Other events – Radwood and Luftgekühlt spring to mind – have certainly embraced this ‘curated’ concept, but not on the same scale as Goodwood. Other circuits too have launched retrospective events – since the Goodwood Members’ Meeting started in 2014 there has been a flurry of new or restored historic racing events at locations including Monza, Estoril, Nürburgring, Sebring and Zandvoort. It’s impossible to say whether Goodwood was the reason these started, but it is undeniable that it had an effect. Plus, as Dan Hughes, Director of Kinrara Consulting, Goodwood’s little-known consultation arm, told me, the Estate has actively helped a number of different circuits develop their events. Although unwilling to name specific circuits, he told me they have worked with teams developing new motoring locations including Miami, Mumbai, Toronto and elsewhere in Europe through the conception, design and development of drivers’ clubs and membership models. Hughes told me, “Almost every aspect of Goodwood’s diverse luxury lifestyle business has been asked to contribute to these prestige projects including circuit operations, membership, hospitality, F&B [food and beverage], events and guest experience. As a truly global brand in the luxury motoring and motorsport world, the association with Goodwood brings that instant recognition and respect amongst target markets.”

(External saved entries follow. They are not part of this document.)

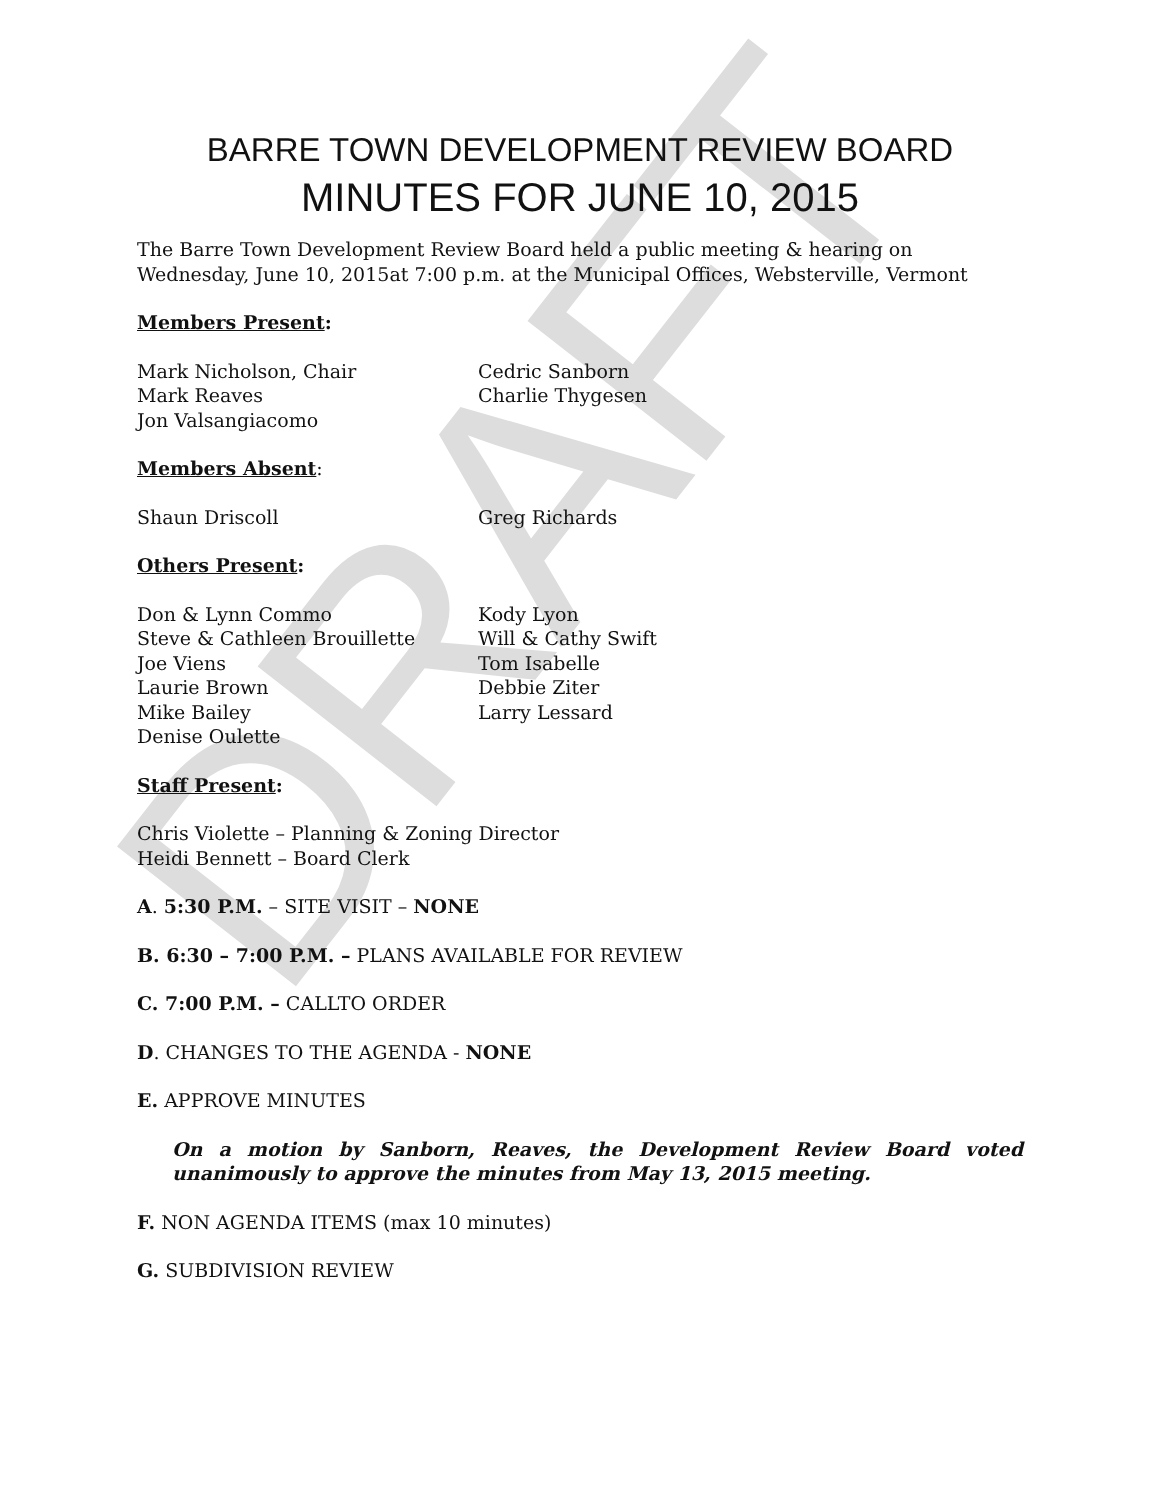DRAFT
BARRE TOWN DEVELOPMENT REVIEW BOARD
MINUTES FOR JUNE 10, 2015
The Barre Town Development Review Board held a public meeting & hearing on Wednesday, June 10, 2015at 7:00 p.m. at the Municipal Offices, Websterville, Vermont
Members Present:
Mark Nicholson, Chair
Mark Reaves
Jon Valsangiacomo
Cedric Sanborn
Charlie Thygesen
Members Absent:
Shaun Driscoll
Greg Richards
Others Present:
Don & Lynn Commo
Steve & Cathleen Brouillette
Joe Viens
Laurie Brown
Mike Bailey
Denise Oulette
Kody Lyon
Will & Cathy Swift
Tom Isabelle
Debbie Ziter
Larry Lessard
Staff Present:
Chris Violette – Planning & Zoning Director
Heidi Bennett – Board Clerk
A. 5:30 P.M. – SITE VISIT – NONE
B. 6:30 – 7:00 P.M. – PLANS AVAILABLE FOR REVIEW
C. 7:00 P.M. – CALLTO ORDER
D. CHANGES TO THE AGENDA - NONE
E. APPROVE MINUTES
On a motion by Sanborn, Reaves, the Development Review Board voted unanimously to approve the minutes from May 13, 2015 meeting.
F. NON AGENDA ITEMS (max 10 minutes)
G. SUBDIVISION REVIEW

This year, all three of Goodwood’s flagship motor racing events were cancelled, but a one-off Goodwood SpeedWeek is taking place from the 16th to the 18th of October 2020. Although closed to the public, the races, demonstrations and other events will be streamed live online; in a world still reeling from COVID-19, it surely won’t compare to being in the paddock or breathing in the smell of cooked brakes and tortured tyres from the circuit’s embankments, but a Goodwood spokesperson promises it will be “filled with wheel-to-wheel racing” and “intensely interactive.” [Find all the details and a livestream, here]

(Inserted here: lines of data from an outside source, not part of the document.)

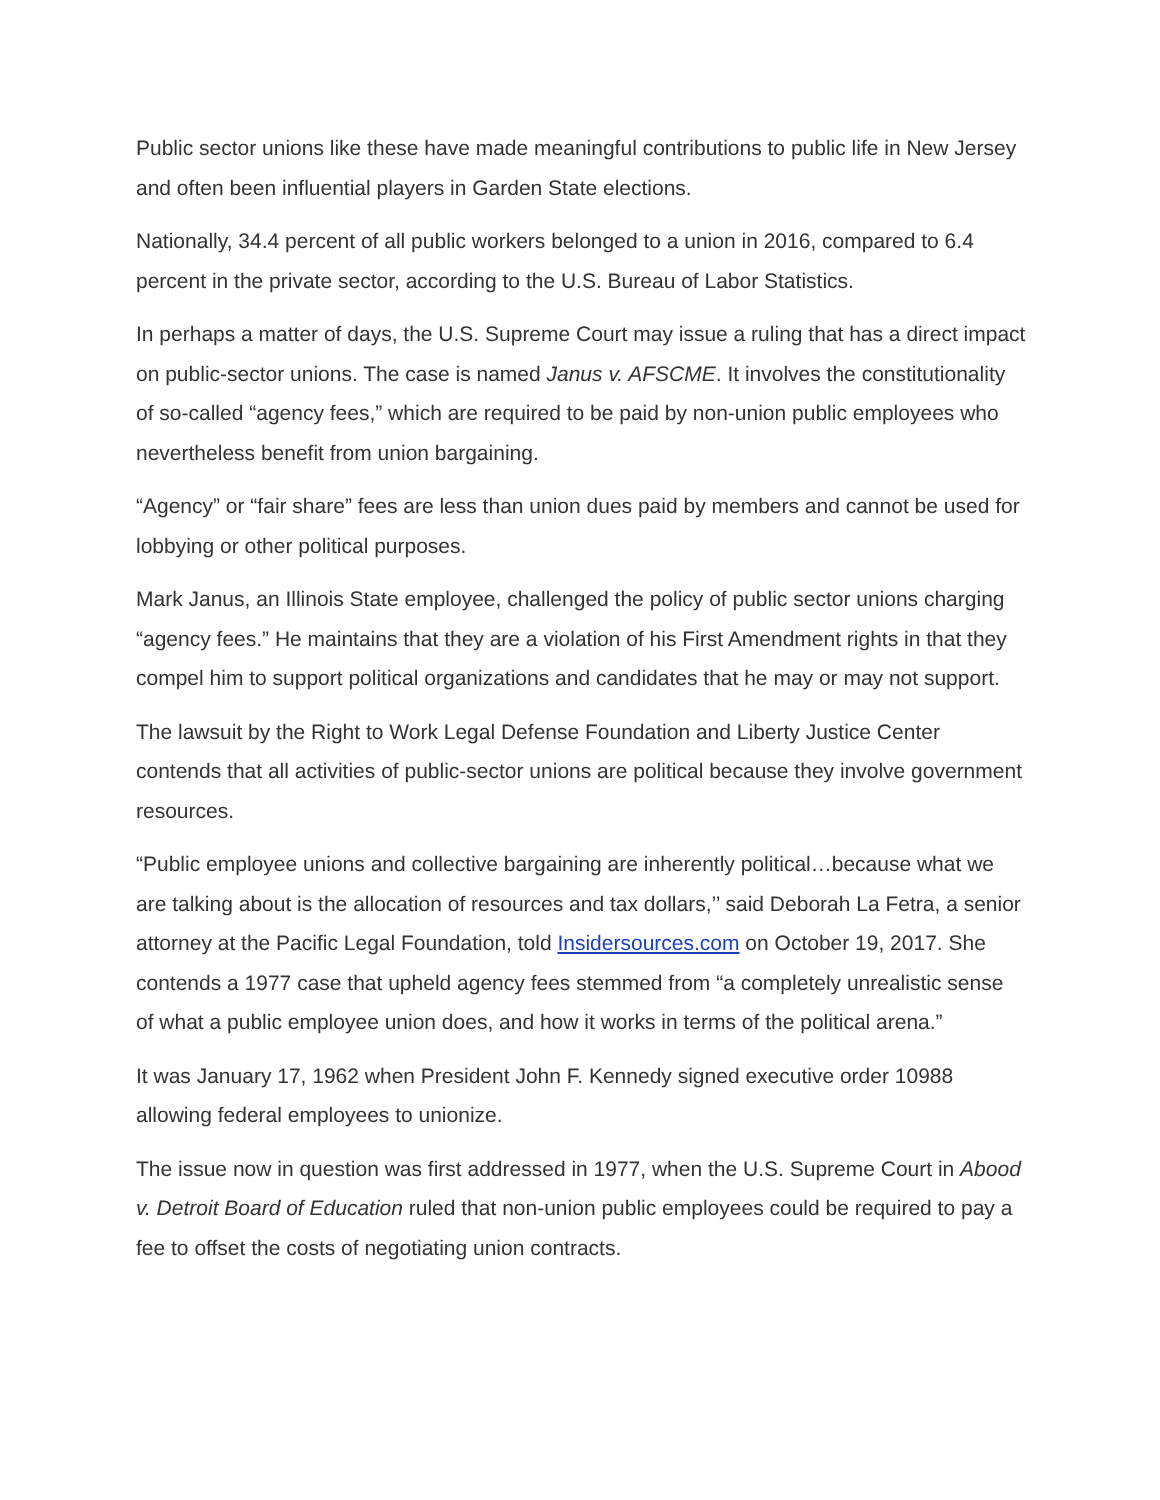Public sector unions like these have made meaningful contributions to public life in New Jersey and often been influential players in Garden State elections.
Nationally, 34.4 percent of all public workers belonged to a union in 2016, compared to 6.4 percent in the private sector, according to the U.S. Bureau of Labor Statistics.
In perhaps a matter of days, the U.S. Supreme Court may issue a ruling that has a direct impact on public-sector unions. The case is named Janus v. AFSCME. It involves the constitutionality of so-called “agency fees,” which are required to be paid by non-union public employees who nevertheless benefit from union bargaining.
“Agency” or “fair share” fees are less than union dues paid by members and cannot be used for lobbying or other political purposes.
Mark Janus, an Illinois State employee, challenged the policy of public sector unions charging “agency fees.” He maintains that they are a violation of his First Amendment rights in that they compel him to support political organizations and candidates that he may or may not support.
The lawsuit by the Right to Work Legal Defense Foundation and Liberty Justice Center contends that all activities of public-sector unions are political because they involve government resources.
“Public employee unions and collective bargaining are inherently political…because what we are talking about is the allocation of resources and tax dollars,’’ said Deborah La Fetra, a senior attorney at the Pacific Legal Foundation, told Insidersources.com on October 19, 2017. She contends a 1977 case that upheld agency fees stemmed from “a completely unrealistic sense of what a public employee union does, and how it works in terms of the political arena.”
It was January 17, 1962 when President John F. Kennedy signed executive order 10988 allowing federal employees to unionize.
The issue now in question was first addressed in 1977, when the U.S. Supreme Court in Abood v. Detroit Board of Education ruled that non-union public employees could be required to pay a fee to offset the costs of negotiating union contracts.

And that’s the key to the Goodwood effect: although the events obviously make money, the aim has always been to satisfy the general public’s love for motoring. Under the Duke’s watchful eye, it balances the three parts of its magic formula: access (to drivers and the machines they drive), authenticity, and attention to detail.
In all its many guises, Goodwood is a place apart and long may it remain so.